I discorsi privati dei medici in queste chat sembrano la faccia scientifica di una più prosaica reazione degli italiani raccolta in una ricerca pubblicata nell’ottobre scorso dall'EngageMinds HUB dell'Università Cattolica, secondo cui un italiano su 2 ha dubbi sul vaccino anti-Covid. "I dati sono frutto dell'elaborazione di un sondaggio su un campione di mille cittadini, perfettamente rappresentativo della popolazione italiana”, hanno spiegato i ricercatori. “Ciò che emerge è che più del 48% degli intervistati si è mostrato esitante di fronte alla prospettiva futura di assumere un vaccino contro l'epidemia in corso.
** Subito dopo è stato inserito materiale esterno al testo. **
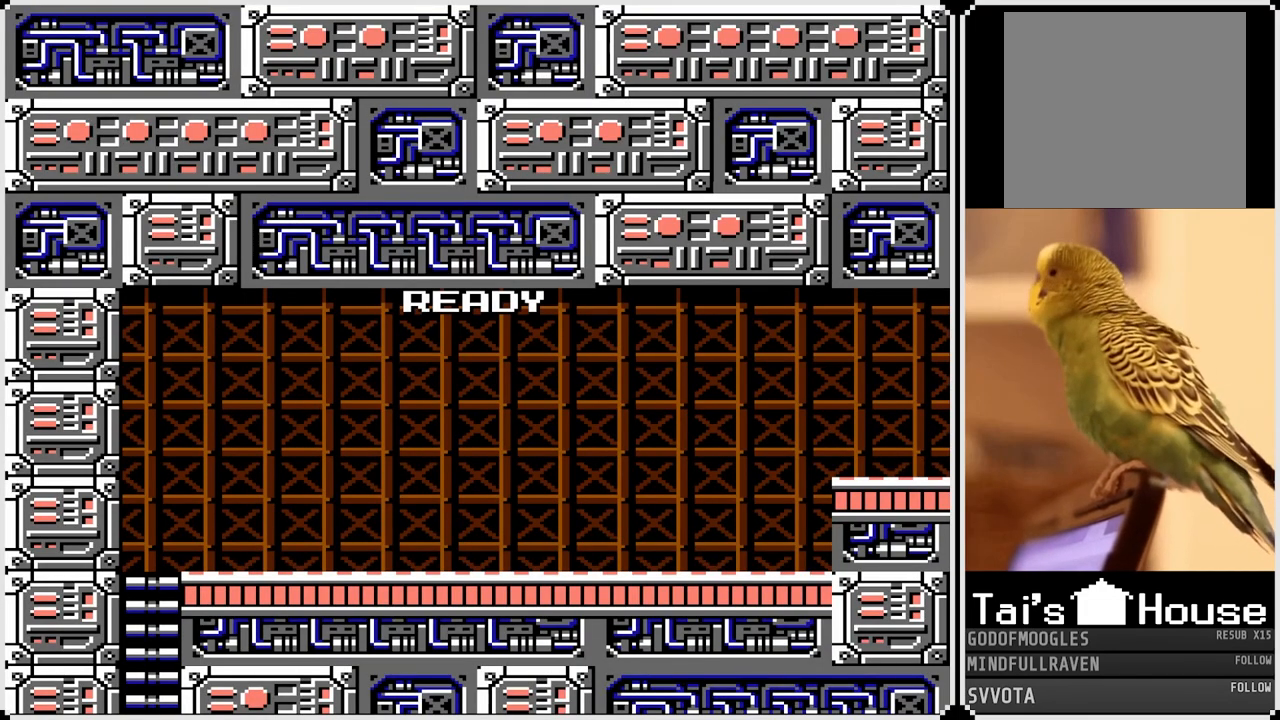
{"buttons": ["DPAD_RIGHT"], "left_stick": "center", "right_stick": "center", "events": []}
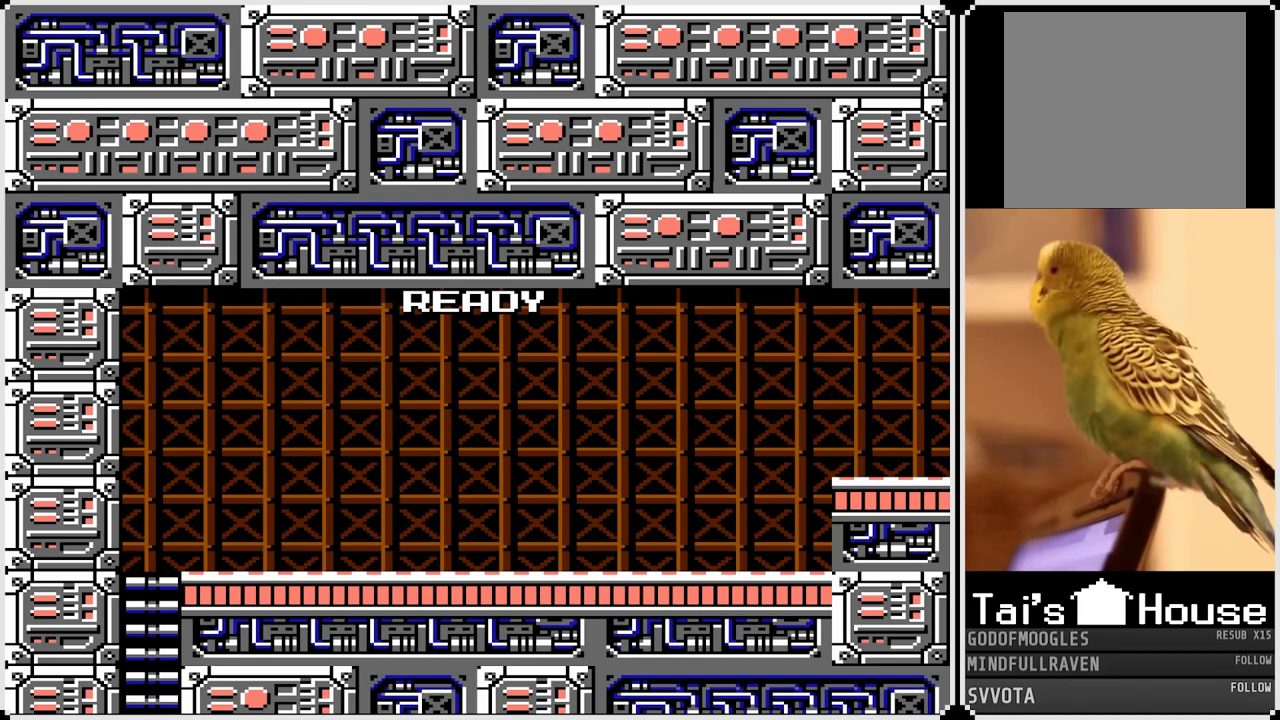
{"buttons": ["DPAD_RIGHT"], "left_stick": "center", "right_stick": "center", "events": []}
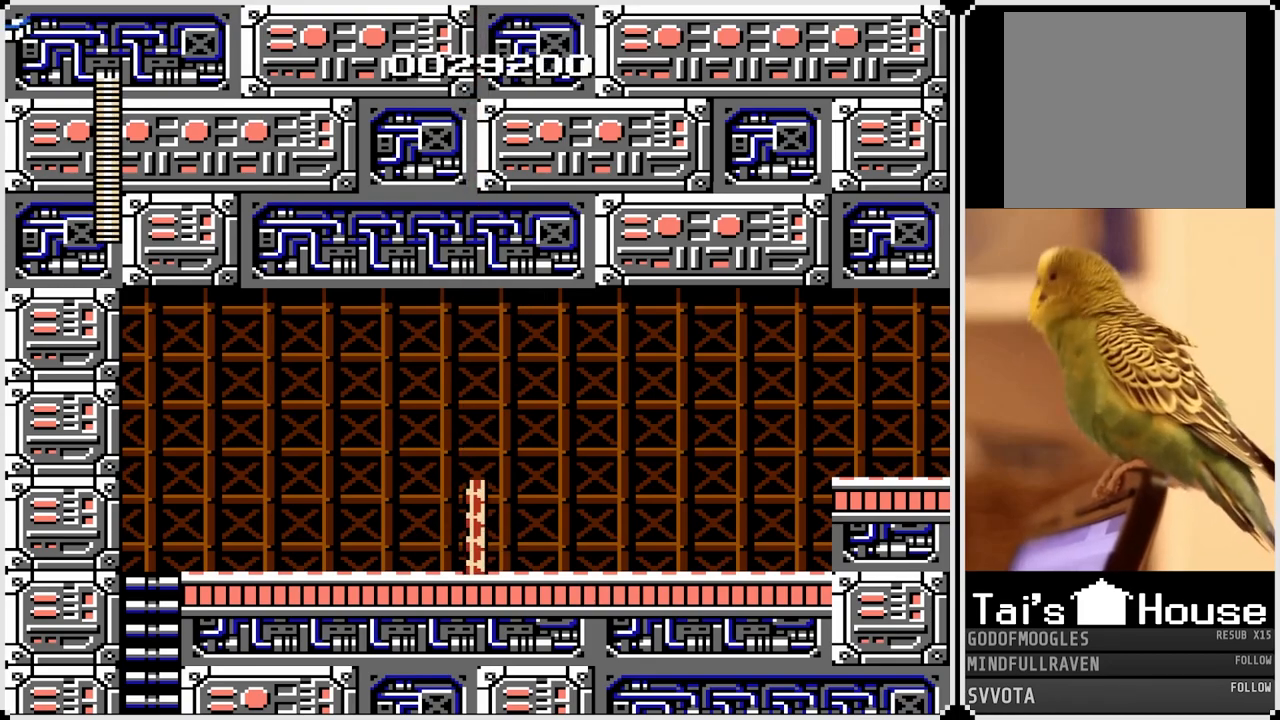
{"buttons": ["DPAD_RIGHT"], "left_stick": "center", "right_stick": "center", "events": []}
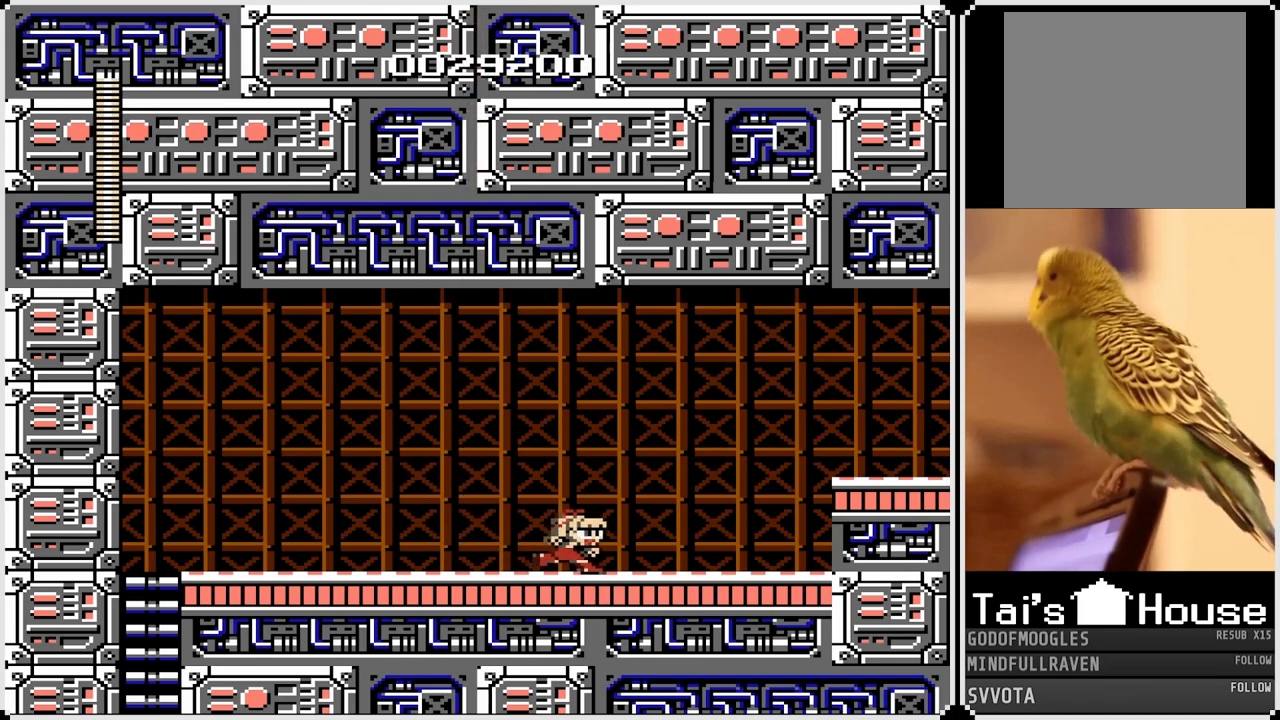
{"buttons": [], "left_stick": "center", "right_stick": "center", "events": [[217, "DPAD_RIGHT", "up"]]}
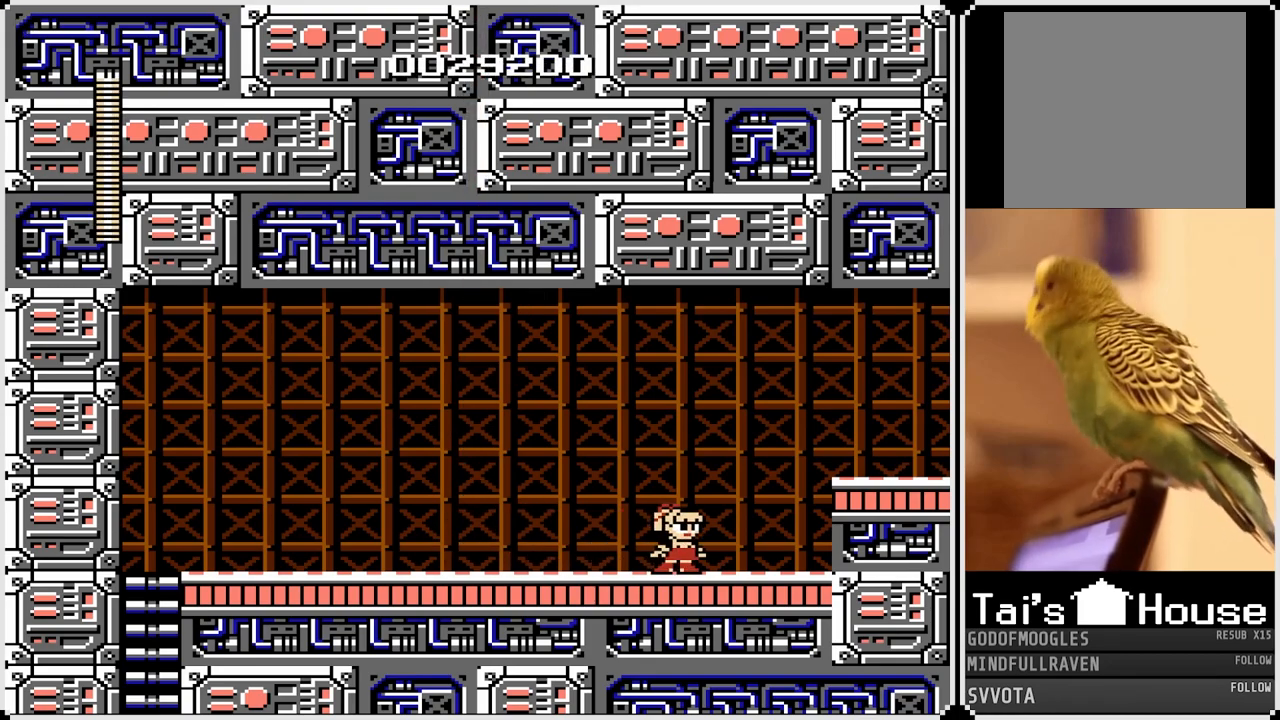
{"buttons": [], "left_stick": "center", "right_stick": "center", "events": []}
Un dato molto elevato, ma soprattutto in aumento rispetto a maggio. Nei primi giorni della fase 2, l'EngageMinds HUB della Cattolica aveva già posto questa domanda a un campione di italiani e nei risultati si leggeva che circa il 40,5% era contrario o indeciso a farsi vaccinare”. Un dato preoccupante per la professoressa Guendalina Graffigna, Ordinario di Psicologia dei consumi e della salute all'Università Cattolica e direttore dell'EngageMinds HUB.
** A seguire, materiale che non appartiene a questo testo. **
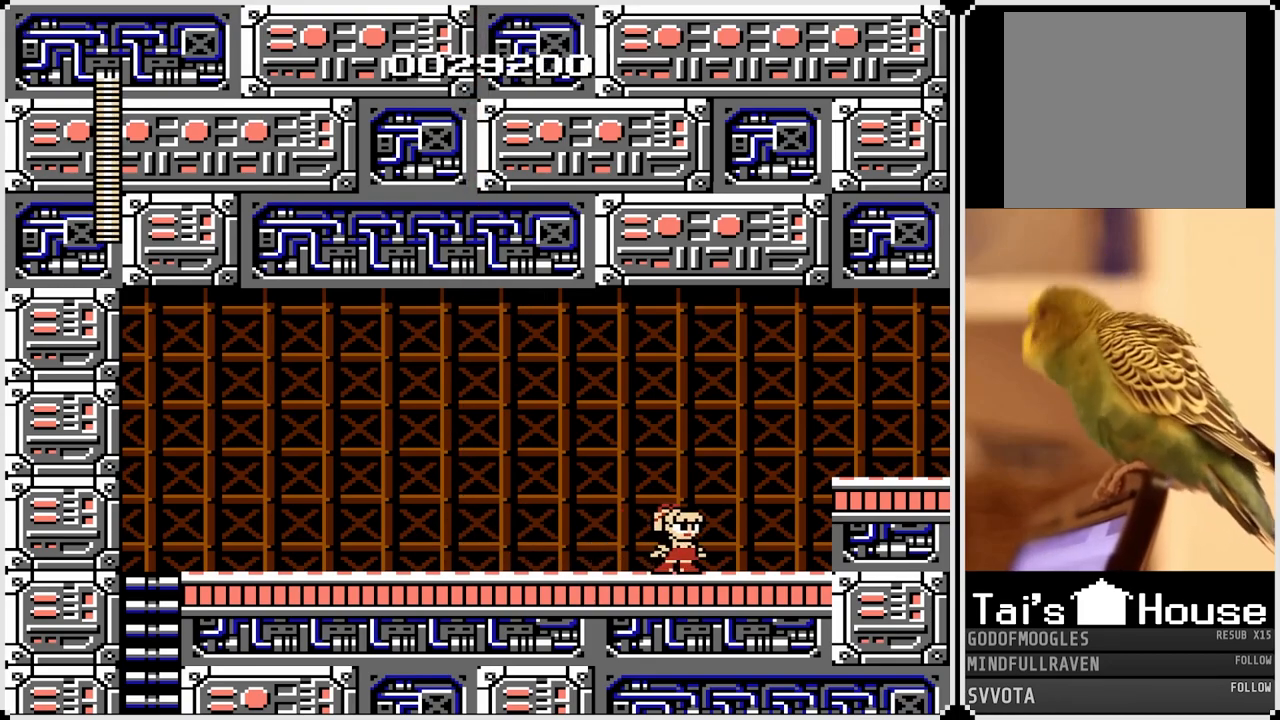
{"buttons": [], "left_stick": "center", "right_stick": "center", "events": []}
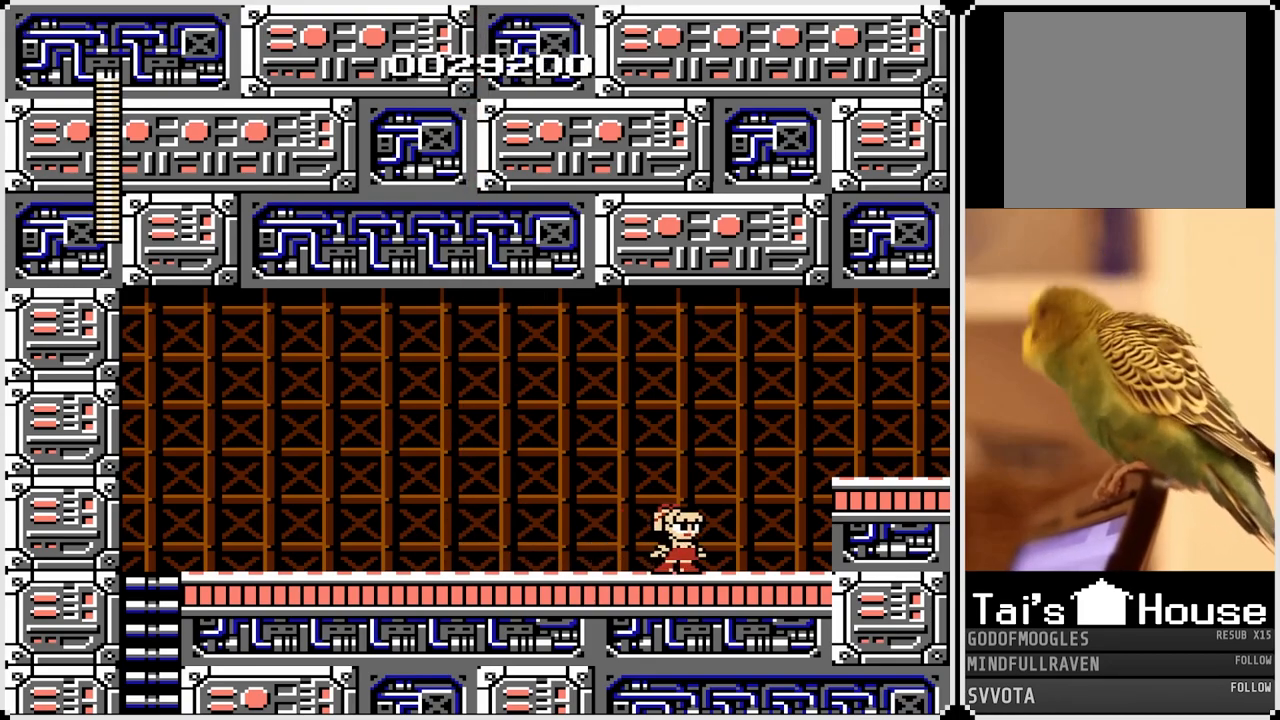
{"buttons": [], "left_stick": "center", "right_stick": "center", "events": []}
La sottotraccia della ricerca diceva: “L'efficacia del vaccino dipenderà non solo dalla capacità degli scienziati che lo stanno mettendo a punto, ma anche dalla percentuale di persone che si sottoporrà alla vaccinazione. Purtroppo, in Italia come in tutto il mondo, è molto diffusa la cosiddetta 'esitanza vaccinale', ovvero un sentimento non necessariamente di rifiuto, quanto di diffidenza, nei confronti di un vaccino che la scienza ritiene sicuro ed efficace".
Un sentimento che cresce in parallelo con la diffusa bassa stima che le popolazioni occidentali hanno per i decisori politici e i tecnici al seguito, in questa fase esploso vista l’inefficacia e l’inadeguatezza delle molte misure adottate.